I vaguely recall that he and his best friend had a tradition about sitting and watching all the award presentations for playoff games. That is fine and dandy when it is not your team that has lost and when it is not happening in your house. I did not want to sit through that, and rationally, I knew he didn’t either. So I pack everything up and then when I am ready, I grab his hand again. All this time, I have not looked at the field once. I am not going to look at the field, and I do not regret that I did not. I finally managed to coax him out of the box and up the stairs and onto the concourse and through the sea of humanity and onto the 7 train, where I sobbed like a 12 year old boy and TBF sat there stunned and we held hands because we couldn’t fucking SAY anything.
I finally said: “You know, I have no idea how to handle this, I have never been through this before. You kind of have to help me here.”
“It’ll take a few weeks,” is all he said.
Now, here is my vent:
The worst thing about the night was that there were two Cardinals fans next to us. I could have dealt with it if they had had some guts and stood up and supported their team. They only got loud when things picked up, and the girl next to me was a pink hat girl: not that she was wearing one, but she was exactly the kind of girl those hats are made for. When we applauded Oliver Perez as he ran out towards the bullpen, she turns to me and says: “Who’s that? Why are they clapping for him.”
“He’s the *pitcher*.”
“Oh.”
Who the FUCK goes to a playoff game AND DOESN’T KNOW WHO IS PITCHING FOR THE OTHER TEAM??
And, again, I could have dealt with it if she had just been a Cardinals fan. But she would clap for the Mets and then clap for the Cardinals, get angry at bad ump calls against the Mets and then get angry at dumb things various Cardinals did, even though it was so clear she had no real idea what was going on.
To make things worse, she talked ALL FUCKING NIGHT, the exact kind of nightmare girl every guy dreads: she talked non-stop about everything except the game, and when the guy she was with didn’t pay her what she felt was the right kind of attention, she would get upset and pout and make a big deal out of it.
YO! GIRLFRIEND! YOU’RE AT A FUCKING BASEBALL PLAYOFF GAME! IT CAN WAIT, WHATEVER IT IS! Trust me here.
She complained that she had no place to put her phone. She complained that she was hungry. She complained that hot dogs made her stomach hurt. Several times. And then went out and came back with a tray of nachos, because, you know, that won’t make your stomach hurt.

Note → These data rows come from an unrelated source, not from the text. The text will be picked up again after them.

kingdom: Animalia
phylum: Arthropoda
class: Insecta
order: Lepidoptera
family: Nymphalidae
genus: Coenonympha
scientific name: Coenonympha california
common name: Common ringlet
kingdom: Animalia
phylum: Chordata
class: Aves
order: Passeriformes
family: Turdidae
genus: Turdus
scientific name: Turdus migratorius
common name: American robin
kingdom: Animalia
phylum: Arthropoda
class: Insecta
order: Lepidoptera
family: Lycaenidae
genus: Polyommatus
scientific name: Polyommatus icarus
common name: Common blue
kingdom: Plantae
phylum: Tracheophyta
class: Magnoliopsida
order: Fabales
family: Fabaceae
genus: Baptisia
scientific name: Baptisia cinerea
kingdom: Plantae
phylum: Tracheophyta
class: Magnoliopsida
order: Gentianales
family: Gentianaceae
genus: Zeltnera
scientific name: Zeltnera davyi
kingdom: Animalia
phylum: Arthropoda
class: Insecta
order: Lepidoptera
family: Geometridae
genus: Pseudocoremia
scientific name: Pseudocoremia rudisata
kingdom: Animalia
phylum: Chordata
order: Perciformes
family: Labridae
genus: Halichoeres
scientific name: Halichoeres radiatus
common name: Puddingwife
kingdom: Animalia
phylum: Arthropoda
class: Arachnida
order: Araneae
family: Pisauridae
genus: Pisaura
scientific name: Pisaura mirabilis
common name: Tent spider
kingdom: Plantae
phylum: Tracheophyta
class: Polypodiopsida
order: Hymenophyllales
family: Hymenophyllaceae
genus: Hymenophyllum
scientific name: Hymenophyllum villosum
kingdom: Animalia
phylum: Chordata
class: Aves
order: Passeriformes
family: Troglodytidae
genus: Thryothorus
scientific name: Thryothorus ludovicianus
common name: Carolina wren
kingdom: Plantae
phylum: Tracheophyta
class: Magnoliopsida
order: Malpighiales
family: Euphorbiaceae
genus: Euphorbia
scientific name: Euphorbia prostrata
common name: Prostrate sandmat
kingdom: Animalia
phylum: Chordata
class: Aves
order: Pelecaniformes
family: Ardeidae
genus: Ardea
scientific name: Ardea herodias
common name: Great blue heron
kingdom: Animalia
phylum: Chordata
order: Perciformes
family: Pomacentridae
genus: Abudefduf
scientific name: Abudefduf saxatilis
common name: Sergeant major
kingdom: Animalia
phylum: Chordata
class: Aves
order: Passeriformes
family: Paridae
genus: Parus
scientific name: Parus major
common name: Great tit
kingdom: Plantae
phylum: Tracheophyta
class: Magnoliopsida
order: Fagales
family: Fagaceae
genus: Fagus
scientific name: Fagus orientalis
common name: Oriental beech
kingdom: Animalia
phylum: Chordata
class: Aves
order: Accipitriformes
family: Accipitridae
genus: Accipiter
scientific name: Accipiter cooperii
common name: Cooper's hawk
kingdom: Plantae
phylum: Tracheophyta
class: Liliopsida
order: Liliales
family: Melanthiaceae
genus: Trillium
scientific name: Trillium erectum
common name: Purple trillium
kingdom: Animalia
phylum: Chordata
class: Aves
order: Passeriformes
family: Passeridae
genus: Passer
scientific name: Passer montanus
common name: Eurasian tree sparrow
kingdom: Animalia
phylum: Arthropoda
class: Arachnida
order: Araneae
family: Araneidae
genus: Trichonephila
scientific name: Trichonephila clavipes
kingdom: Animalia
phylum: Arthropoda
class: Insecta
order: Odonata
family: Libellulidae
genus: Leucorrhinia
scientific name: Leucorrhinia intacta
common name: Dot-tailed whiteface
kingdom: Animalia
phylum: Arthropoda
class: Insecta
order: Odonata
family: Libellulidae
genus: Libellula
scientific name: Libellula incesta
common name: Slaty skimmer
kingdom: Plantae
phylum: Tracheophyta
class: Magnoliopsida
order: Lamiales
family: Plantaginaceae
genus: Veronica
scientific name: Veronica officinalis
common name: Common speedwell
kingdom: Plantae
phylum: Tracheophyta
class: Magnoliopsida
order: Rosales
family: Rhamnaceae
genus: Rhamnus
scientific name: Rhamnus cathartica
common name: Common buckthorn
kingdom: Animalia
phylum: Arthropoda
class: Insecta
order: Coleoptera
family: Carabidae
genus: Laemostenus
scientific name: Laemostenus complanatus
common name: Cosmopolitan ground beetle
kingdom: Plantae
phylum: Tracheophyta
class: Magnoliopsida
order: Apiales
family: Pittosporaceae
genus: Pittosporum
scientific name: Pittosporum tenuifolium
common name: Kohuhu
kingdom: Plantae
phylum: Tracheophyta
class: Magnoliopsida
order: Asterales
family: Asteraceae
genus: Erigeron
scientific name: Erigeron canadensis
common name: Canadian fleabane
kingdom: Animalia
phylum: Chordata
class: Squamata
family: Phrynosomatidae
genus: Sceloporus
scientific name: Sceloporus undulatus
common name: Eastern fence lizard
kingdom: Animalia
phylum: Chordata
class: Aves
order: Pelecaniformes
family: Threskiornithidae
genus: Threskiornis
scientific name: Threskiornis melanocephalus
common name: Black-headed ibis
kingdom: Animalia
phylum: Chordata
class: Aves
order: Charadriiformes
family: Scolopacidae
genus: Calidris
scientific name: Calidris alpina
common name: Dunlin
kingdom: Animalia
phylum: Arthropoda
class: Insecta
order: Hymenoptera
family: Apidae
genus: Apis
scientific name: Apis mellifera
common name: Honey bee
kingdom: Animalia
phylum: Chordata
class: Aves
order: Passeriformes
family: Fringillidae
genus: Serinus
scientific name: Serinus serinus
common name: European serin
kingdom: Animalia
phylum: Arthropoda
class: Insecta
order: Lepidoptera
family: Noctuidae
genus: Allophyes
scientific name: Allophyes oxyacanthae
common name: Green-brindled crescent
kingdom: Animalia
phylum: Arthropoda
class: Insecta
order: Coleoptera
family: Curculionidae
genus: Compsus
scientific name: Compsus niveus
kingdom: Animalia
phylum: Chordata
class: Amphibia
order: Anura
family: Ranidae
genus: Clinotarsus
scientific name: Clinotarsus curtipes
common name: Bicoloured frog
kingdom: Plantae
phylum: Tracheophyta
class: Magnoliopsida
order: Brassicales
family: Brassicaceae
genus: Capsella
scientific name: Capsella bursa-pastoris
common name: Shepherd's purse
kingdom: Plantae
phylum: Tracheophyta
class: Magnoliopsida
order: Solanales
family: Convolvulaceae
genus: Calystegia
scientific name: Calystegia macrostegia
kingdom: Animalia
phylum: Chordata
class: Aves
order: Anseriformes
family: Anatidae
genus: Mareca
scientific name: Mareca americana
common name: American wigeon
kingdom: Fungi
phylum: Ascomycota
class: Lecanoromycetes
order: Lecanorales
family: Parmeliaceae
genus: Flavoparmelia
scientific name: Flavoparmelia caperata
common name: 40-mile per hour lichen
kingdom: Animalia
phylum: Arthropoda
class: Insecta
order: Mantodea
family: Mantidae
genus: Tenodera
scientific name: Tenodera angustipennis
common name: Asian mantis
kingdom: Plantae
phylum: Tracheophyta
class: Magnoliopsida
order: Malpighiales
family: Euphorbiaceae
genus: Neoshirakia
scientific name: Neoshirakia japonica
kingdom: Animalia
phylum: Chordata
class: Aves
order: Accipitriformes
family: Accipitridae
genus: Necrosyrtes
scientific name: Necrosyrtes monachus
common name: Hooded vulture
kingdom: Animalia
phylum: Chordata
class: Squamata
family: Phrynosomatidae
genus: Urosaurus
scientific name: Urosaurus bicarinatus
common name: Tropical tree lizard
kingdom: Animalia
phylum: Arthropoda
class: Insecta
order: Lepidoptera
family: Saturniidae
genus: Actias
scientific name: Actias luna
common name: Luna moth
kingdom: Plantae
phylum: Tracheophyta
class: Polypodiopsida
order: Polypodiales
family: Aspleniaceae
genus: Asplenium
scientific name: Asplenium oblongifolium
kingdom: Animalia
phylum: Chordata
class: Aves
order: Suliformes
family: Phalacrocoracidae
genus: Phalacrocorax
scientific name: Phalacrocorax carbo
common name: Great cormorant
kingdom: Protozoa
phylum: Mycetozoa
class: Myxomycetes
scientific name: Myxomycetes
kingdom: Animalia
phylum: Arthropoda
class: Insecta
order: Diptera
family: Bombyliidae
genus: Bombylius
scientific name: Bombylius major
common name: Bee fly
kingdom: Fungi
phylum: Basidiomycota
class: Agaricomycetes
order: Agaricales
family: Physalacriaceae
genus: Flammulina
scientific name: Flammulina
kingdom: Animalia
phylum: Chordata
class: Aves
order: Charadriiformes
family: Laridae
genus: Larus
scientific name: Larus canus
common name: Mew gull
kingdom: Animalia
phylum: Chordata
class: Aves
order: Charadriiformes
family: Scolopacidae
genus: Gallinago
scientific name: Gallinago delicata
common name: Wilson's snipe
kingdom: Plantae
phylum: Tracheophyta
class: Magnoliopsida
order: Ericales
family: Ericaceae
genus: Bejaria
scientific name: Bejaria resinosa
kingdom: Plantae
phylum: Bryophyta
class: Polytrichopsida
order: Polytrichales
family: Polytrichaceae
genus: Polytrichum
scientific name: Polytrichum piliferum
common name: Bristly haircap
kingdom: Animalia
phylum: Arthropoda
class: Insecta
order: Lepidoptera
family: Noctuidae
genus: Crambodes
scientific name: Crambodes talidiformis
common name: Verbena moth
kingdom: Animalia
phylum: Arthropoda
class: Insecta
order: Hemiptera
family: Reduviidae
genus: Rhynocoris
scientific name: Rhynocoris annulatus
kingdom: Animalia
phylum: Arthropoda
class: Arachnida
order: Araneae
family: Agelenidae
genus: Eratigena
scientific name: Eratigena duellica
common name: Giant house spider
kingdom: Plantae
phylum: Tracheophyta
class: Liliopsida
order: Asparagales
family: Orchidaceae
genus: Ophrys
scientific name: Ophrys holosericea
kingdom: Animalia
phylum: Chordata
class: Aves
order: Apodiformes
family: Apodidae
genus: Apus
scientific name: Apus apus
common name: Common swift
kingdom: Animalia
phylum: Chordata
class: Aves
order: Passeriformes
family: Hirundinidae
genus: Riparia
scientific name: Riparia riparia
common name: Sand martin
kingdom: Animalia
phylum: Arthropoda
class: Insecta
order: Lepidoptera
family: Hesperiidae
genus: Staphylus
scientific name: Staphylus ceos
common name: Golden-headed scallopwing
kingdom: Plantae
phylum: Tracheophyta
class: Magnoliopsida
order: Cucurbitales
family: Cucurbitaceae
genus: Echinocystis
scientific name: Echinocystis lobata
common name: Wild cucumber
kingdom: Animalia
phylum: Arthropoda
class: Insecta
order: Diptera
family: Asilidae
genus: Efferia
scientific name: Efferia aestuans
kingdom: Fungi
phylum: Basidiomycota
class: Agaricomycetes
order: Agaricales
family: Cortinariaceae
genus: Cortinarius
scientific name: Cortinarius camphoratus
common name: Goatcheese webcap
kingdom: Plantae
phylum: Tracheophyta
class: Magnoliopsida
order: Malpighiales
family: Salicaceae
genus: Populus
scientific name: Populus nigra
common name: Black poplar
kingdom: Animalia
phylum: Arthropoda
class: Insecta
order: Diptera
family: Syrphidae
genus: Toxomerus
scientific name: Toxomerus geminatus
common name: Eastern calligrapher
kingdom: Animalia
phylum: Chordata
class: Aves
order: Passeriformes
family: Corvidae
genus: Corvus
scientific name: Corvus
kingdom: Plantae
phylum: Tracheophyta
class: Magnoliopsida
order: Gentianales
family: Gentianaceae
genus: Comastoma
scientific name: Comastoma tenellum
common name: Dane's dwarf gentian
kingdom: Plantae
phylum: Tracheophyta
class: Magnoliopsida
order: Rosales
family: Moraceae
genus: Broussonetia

Thank god they both left as soon as the game ended, because I could not have dealt, not that they had the temerity to try to trash talk.
===
Sitting on the 7 train, I called our friends in Seattle, like we have after every other win this year. TBF was not talking and I had to talk to SOMEONE, and I figured if I was talking to Alan TBF would finally relent and get on the phone, which is exactly what happened. I hear him say, “It’s only five months until Spring Training,” and I perk up. I have been talking about going to Spring Training since last year and this is the first time TBF has professed any interest in going.
The train ride would have been better if people had been quiet. Getting on the train would have been better if the NYPD were not assholes. And the whole thing would have been better if losing tonight meant all baseball was over for the year.
I will put up the pictures from the game, because I got some gorgeous shots, and I am proud of that. But, not tonight. Now it is time to go hide on the couch with the cat.